## [Task]
Can you reproduce the items below word for word, everything from the line with "PUBLIKACIJE" down to the line with "Politică de cookies", both included, with the pictures left out?

## [Given information]
━━━━━━━━━━━━━━━━━━━━━━━━━━━━━━

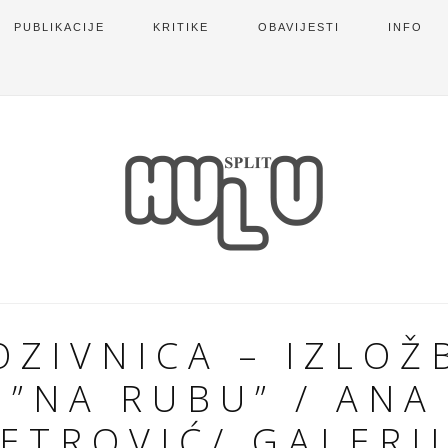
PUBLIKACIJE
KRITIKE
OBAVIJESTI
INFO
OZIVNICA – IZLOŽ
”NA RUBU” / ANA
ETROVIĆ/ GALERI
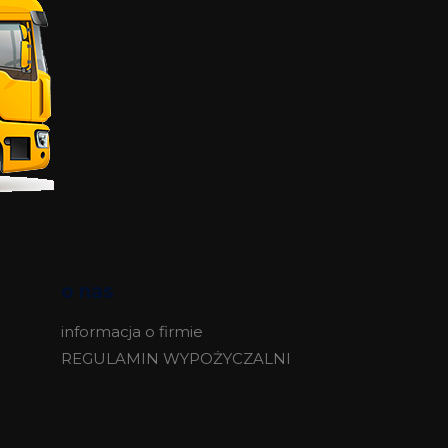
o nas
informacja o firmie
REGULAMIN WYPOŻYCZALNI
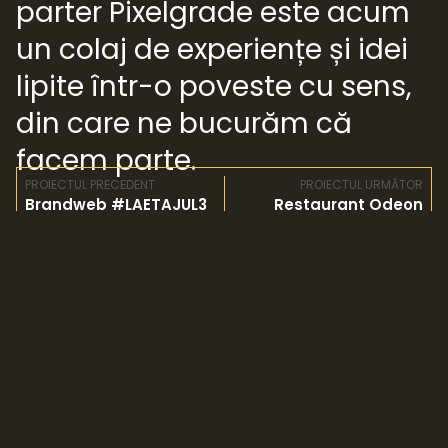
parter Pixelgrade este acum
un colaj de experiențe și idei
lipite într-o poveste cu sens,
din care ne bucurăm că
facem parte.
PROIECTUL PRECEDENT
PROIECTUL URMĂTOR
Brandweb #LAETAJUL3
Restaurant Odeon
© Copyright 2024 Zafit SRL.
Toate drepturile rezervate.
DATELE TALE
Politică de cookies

━━━━━━━━━━━━━━━━━━━━━━━━━━━━━━

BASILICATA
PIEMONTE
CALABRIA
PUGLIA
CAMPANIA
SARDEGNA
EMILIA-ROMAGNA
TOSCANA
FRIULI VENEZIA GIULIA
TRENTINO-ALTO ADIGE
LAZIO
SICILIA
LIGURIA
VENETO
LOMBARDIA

━━━━━━━━━━━━━━━━━━━━━━━━━━━━━━

## [Exercise response]
PUBLIKACIJE
KRITIKE
OBAVIJESTI
INFO
OZIVNICA – IZLOŽ
”NA RUBU” / ANA
ETROVIĆ/ GALERI
o nas
informacja o firmie
REGULAMIN WYPOŻYCZALNI
parter Pixelgrade este acum
un colaj de experiențe și idei
lipite într-o poveste cu sens,
din care ne bucurăm că
facem parte.
PROIECTUL PRECEDENT
PROIECTUL URMĂTOR
Brandweb #LAETAJUL3
Restaurant Odeon
© Copyright 2024 Zafit SRL.
Toate drepturile rezervate.
DATELE TALE
Politică de cookies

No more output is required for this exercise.